Cercado pelo presidente Lula, pelo vice-presidente Geraldo Alckmin (PSB) e diversas lideranças que compõem a Federação Brasil da Esperança e o campo progressista do país, Fernando Haddad (PT) foi lançado neste sábado ao governo de São Paulo.
A convenção oficializou a chapa que conta com Márcio França (PSB) como candidato a vice, e também os nomes de Marina Silva (Rede) e Simone Tebet (PSB) como candidatas ao Senado.
O ex-ministro da Fazenda discursou afirmando que a eleição de outubro representa “recuperar e restituir São Paulo aos paulistas” e lembrou os eventos de caos nos trens vividos pela população na última semana, centrando sua fala em críticas às privatizações do governo Tarcísio de Freitas (Republicanos).

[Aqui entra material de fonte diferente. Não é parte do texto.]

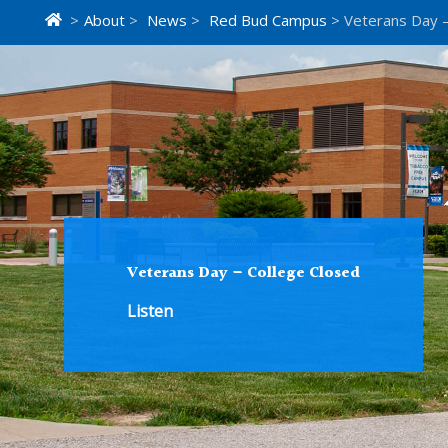
>
About
>
News
>
Red Bud Campus
> Veterans Day –
Veterans Day – College Closed
Listen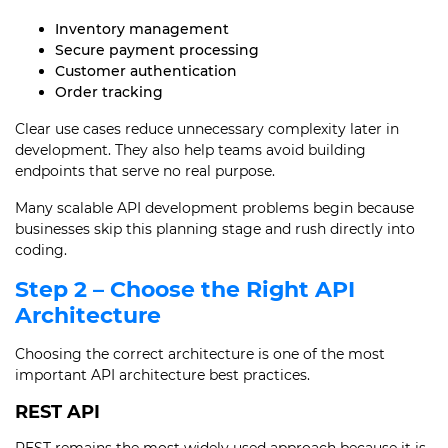
Inventory management
Secure payment processing
Customer authentication
Order tracking
Clear use cases reduce unnecessary complexity later in
development. They also help teams avoid building
endpoints that serve no real purpose.
Many scalable API development problems begin because
businesses skip this planning stage and rush directly into
coding.
Step 2 – Choose the Right API
Architecture
Choosing the correct architecture is one of the most
important API architecture best practices.
REST API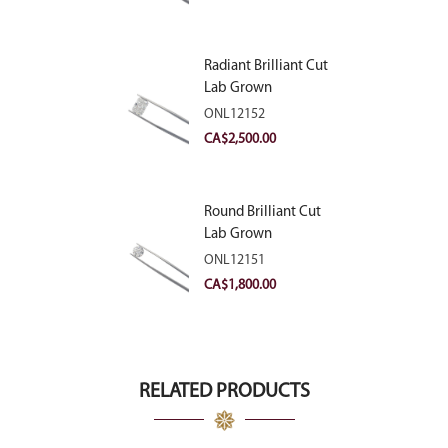
Radiant Brilliant Cut
Lab Grown
Diamond 2.83ct E
ONL12152
VVS2
CA$
2,500.00
Round Brilliant Cut
Lab Grown
Diamond 2.11ct E
ONL12151
VVS2 Ideal
CA$
1,800.00
RELATED PRODUCTS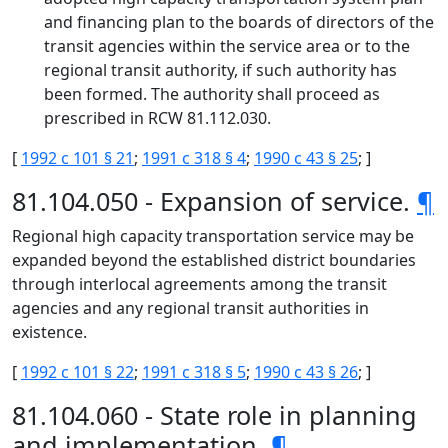
and financing plan to the boards of directors of the
transit agencies within the service area or to the
regional transit authority, if such authority has
been formed. The authority shall proceed as
prescribed in RCW 81.112.030.
[
1992 c 101 § 21
;
1991 c 318 § 4
;
1990 c 43 § 25
; ]
81.104.050 - Expansion of service.
¶
Regional high capacity transportation service may be
expanded beyond the established district boundaries
through interlocal agreements among the transit
agencies and any regional transit authorities in
existence.
[
1992 c 101 § 22
;
1991 c 318 § 5
;
1990 c 43 § 26
; ]
81.104.060 - State role in planning
and implementation.
¶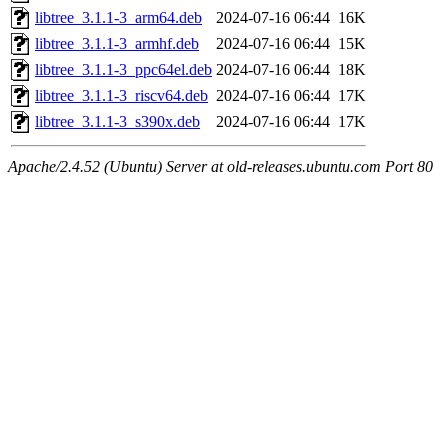
libtree_3.1.1-3_arm64.deb
2024-07-16 06:44
16K
libtree_3.1.1-3_armhf.deb
2024-07-16 06:44
15K
libtree_3.1.1-3_ppc64el.deb
2024-07-16 06:44
18K
libtree_3.1.1-3_riscv64.deb
2024-07-16 06:44
17K
libtree_3.1.1-3_s390x.deb
2024-07-16 06:44
17K
Apache/2.4.52 (Ubuntu) Server at old-releases.ubuntu.com Port 80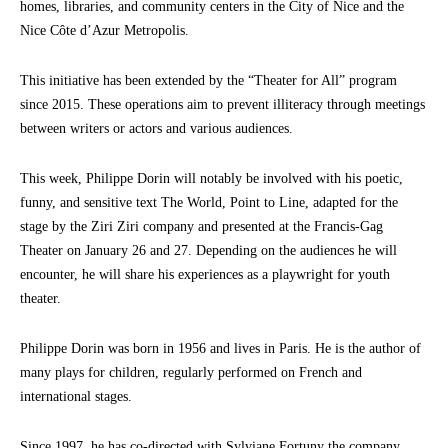
homes, libraries, and community centers in the City of Nice and the
Nice Côte d’Azur Metropolis.
This initiative has been extended by the “Theater for All” program
since 2015. These operations aim to prevent illiteracy through meetings
between writers or actors and various audiences.
This week, Philippe Dorin will notably be involved with his poetic,
funny, and sensitive text The World, Point to Line, adapted for the
stage by the Ziri Ziri company and presented at the Francis-Gag
Theater on January 26 and 27. Depending on the audiences he will
encounter, he will share his experiences as a playwright for youth
theater.
Philippe Dorin was born in 1956 and lives in Paris. He is the author of
many plays for children, regularly performed on French and
international stages.
Since 1997, he has co-directed with Sylviane Fortuny the company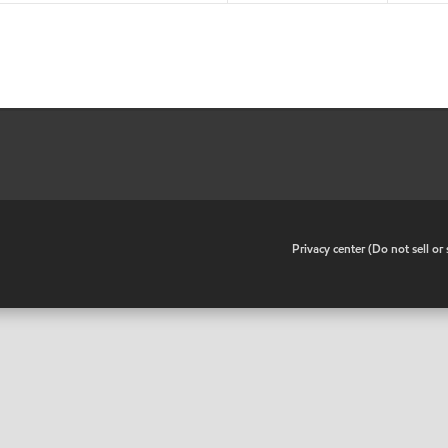
•
Privacy center (Do not sell o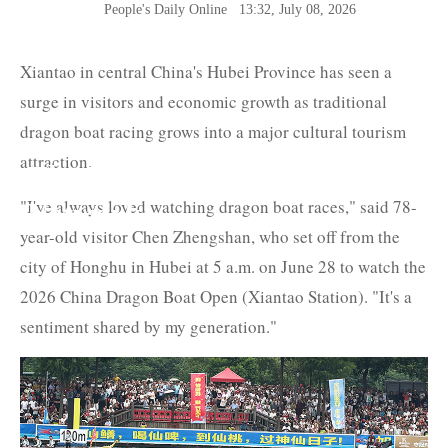
People's Daily Online
13:32, July 08, 2026
Xiantao in central China's Hubei Province has seen a
surge in visitors and economic growth as traditional
dragon boat racing grows into a major cultural tourism
attraction.
The Belt and Road News
"I've always loved watching dragon boat races," said 78-
Network
year-old visitor Chen Zhengshan, who set off from the
city of Honghu in Hubei at 5 a.m. on June 28 to watch the
2026 China Dragon Boat Open (Xiantao Station). "It's a
sentiment shared by my generation."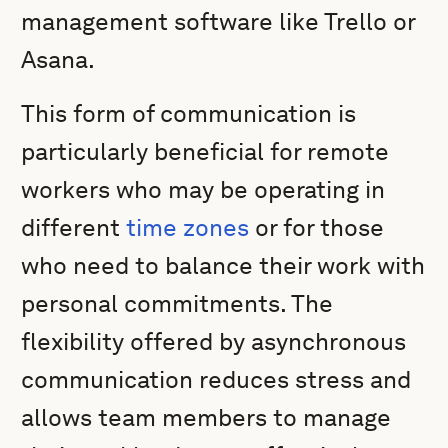
management software like Trello or
Asana.
This form of communication is
particularly beneficial for remote
workers who may be operating in
different
time zones
or for those
who need to balance their work with
personal commitments. The
flexibility offered by asynchronous
communication reduces stress and
allows team members to manage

“As privatizações feitas a toque de caixa, tanto a Sabesp, quanto o Metrô e a CPTM, entregues a empresas sem a menor experiência nesses ramos de atividade. E a água está faltando na torneira, quando chega, chega suja, e a conta d’água subindo todo ano, ao contrário do que ele próprio prometeu”, afirmou.
Haddad também lembrou da pandemia e como ela foi [não] administrada pelo então presidente Jair Bolsonaro, citando as “mais de 700 mil mortes”, observando que o Brasil, com 2% da população mundial, chegou a responder por “mais de 10% das mortes por Covid”.
Sobre o desempenho econômico do maior estado do país sob a gestão de Tarcísio, o candidato citou o crescimento do PIB de apenas 0,4% nos últimos 12 meses, frente à média nacional de 2% e ainda criticou o declínio nos indicadores de alfabetização e do ensino médio integral no estado. “Como é que o Estado pode estar feliz crescendo um quarto do que cresce o país?”, questionou Haddad.
Falando sobre dados de segurança pública, Fernando Haddad disse que “20% de todos os celulares roubados no país são roubados na cidade de São Paulo” e ressaltou que o comando da Polícia Militar, após a nomeação do atual comandante-geral por Tarcísio, estaria “contaminado pelo crime organizado”.
Ele também denunciou o aumento dos casos de feminicídio em São Paulo, que tiveram aumento de 10% no Estado, na contramão da média brasileira, que registrou queda de 2,5%.